Exercise brief: Reproduce the entries shown below only from the line with "Price Swaps, NSS1: 3500000 -> 1967351" down to the line with "4: 5697 -> 5550", keeping both end lines and copying each one exactly.

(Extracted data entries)
::::::::::
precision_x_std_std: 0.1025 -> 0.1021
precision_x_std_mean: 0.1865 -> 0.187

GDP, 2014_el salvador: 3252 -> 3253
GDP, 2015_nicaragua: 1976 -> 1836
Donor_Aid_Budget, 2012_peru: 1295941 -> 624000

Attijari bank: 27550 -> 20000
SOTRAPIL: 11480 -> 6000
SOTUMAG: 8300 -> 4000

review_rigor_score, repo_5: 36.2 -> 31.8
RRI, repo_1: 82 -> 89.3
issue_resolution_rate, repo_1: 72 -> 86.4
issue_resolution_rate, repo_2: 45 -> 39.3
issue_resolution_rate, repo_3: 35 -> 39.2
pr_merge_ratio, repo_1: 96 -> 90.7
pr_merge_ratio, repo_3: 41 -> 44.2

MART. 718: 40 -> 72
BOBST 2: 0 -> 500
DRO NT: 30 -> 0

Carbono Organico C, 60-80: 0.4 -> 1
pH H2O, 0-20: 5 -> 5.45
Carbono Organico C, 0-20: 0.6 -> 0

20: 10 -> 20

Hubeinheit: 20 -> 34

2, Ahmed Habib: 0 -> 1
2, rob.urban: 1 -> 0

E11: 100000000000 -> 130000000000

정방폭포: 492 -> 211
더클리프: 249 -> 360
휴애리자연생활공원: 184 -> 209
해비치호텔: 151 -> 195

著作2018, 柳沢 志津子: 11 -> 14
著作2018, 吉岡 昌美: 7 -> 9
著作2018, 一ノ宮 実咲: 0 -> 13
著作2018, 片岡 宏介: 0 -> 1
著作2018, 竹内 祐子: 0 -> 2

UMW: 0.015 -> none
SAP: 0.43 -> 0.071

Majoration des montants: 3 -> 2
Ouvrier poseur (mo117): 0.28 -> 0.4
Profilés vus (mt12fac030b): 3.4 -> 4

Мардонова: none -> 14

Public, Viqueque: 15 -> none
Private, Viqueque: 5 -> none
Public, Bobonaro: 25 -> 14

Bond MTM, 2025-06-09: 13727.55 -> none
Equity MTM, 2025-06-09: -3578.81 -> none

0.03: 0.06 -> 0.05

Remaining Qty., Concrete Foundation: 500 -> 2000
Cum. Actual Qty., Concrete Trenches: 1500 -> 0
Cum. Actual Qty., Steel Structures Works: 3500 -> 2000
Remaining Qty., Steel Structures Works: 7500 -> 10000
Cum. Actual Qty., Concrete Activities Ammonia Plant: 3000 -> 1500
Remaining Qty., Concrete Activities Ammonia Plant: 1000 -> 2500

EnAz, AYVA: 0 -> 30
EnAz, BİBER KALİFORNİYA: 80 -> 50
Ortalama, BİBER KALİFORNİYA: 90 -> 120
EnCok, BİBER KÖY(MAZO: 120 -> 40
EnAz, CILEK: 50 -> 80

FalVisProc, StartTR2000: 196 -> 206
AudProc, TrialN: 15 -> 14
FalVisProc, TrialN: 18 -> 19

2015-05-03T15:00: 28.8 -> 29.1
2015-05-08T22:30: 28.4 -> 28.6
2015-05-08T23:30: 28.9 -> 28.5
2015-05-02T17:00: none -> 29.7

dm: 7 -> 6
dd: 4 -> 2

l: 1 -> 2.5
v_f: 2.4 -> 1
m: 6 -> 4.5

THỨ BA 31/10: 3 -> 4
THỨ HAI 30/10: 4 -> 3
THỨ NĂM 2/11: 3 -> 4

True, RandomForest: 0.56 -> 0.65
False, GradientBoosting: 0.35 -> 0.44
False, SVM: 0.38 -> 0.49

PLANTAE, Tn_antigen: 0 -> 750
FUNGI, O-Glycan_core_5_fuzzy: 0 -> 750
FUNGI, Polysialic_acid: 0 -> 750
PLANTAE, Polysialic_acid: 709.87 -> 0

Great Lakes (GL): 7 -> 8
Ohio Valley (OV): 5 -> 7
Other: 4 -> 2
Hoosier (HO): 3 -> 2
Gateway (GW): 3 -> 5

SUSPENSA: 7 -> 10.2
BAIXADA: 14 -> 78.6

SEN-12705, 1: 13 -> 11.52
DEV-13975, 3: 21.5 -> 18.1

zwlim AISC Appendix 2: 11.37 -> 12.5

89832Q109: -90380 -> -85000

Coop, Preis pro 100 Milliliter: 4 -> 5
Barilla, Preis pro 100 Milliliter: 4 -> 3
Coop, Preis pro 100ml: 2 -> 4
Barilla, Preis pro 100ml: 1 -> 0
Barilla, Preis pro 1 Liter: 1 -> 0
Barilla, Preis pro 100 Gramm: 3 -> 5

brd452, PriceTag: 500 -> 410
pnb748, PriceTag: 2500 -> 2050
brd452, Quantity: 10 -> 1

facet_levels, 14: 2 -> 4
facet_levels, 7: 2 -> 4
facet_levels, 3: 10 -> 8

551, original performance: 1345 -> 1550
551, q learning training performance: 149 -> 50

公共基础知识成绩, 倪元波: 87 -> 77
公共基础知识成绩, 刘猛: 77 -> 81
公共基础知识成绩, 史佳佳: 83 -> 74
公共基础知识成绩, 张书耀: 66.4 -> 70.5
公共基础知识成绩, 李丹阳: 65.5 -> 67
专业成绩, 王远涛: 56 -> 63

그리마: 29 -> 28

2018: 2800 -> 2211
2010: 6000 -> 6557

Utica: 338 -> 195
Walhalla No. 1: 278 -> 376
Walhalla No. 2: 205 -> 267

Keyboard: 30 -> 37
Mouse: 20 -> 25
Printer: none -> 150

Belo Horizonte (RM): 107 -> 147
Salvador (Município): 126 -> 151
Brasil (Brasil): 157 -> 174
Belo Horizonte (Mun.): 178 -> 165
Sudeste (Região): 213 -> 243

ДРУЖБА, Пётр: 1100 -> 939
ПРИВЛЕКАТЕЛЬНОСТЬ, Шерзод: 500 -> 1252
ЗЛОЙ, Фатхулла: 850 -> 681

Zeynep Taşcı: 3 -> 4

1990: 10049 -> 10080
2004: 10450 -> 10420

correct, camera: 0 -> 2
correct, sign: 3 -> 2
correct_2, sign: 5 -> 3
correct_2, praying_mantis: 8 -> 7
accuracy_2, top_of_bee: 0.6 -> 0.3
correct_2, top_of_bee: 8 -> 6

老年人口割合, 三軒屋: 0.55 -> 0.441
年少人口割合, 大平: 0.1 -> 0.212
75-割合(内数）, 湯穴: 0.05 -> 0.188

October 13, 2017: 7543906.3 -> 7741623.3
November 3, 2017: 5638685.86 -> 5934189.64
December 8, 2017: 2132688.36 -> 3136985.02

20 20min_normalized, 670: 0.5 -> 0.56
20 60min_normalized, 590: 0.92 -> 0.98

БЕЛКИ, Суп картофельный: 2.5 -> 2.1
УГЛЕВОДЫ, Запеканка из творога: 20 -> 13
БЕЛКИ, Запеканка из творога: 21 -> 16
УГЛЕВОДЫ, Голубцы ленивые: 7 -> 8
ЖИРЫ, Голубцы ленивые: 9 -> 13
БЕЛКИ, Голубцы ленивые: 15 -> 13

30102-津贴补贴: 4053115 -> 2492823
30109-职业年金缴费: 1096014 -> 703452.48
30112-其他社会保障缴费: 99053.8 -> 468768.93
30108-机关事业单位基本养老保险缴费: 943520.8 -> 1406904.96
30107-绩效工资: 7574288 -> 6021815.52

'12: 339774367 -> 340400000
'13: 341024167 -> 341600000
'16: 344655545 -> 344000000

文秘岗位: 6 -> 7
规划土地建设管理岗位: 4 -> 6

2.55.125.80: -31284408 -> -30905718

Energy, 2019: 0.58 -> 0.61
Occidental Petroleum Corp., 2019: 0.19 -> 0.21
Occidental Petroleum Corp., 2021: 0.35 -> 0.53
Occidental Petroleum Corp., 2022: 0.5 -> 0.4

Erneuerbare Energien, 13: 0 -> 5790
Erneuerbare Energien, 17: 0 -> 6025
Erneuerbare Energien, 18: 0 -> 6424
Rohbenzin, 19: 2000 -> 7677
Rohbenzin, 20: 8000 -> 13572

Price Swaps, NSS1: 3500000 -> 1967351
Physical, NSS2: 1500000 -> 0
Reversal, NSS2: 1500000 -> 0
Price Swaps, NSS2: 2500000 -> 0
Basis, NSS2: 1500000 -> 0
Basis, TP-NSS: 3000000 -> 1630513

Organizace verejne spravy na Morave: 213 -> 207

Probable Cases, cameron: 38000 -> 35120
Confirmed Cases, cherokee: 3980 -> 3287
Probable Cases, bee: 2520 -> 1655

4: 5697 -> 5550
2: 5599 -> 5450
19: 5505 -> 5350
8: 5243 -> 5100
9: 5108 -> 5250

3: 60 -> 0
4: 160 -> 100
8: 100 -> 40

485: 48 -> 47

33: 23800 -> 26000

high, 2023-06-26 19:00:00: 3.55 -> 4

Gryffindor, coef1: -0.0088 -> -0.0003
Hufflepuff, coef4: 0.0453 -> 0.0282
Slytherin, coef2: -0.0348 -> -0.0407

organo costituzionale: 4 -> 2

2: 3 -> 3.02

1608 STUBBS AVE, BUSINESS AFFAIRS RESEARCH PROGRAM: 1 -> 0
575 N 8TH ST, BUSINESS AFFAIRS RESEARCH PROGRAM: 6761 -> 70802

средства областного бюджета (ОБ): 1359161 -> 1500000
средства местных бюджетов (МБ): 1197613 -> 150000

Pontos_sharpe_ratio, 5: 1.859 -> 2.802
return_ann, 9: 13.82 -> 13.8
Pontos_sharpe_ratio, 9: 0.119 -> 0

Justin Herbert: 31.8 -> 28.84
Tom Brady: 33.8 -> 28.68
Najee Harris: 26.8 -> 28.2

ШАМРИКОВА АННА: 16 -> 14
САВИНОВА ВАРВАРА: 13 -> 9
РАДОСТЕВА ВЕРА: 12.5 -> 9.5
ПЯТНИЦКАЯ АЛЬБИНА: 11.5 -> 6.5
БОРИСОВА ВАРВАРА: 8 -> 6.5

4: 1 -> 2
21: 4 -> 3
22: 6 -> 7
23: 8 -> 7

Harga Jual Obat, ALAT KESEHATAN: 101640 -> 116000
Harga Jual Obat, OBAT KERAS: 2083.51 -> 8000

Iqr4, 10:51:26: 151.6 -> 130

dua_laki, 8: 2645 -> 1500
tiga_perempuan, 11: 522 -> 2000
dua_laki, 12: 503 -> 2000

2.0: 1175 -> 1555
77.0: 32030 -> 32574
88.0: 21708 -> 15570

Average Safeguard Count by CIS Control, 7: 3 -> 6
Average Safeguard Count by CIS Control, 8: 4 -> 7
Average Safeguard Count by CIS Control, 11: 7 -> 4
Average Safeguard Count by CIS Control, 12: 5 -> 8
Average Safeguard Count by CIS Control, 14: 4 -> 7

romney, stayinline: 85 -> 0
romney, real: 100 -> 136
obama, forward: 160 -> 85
::::::::::
Your response:
Price Swaps, NSS1: 3500000 -> 1967351
Physical, NSS2: 1500000 -> 0
Reversal, NSS2: 1500000 -> 0
Price Swaps, NSS2: 2500000 -> 0
Basis, NSS2: 1500000 -> 0
Basis, TP-NSS: 3000000 -> 1630513

Organizace verejne spravy na Morave: 213 -> 207

Probable Cases, cameron: 38000 -> 35120
Confirmed Cases, cherokee: 3980 -> 3287
Probable Cases, bee: 2520 -> 1655

4: 5697 -> 5550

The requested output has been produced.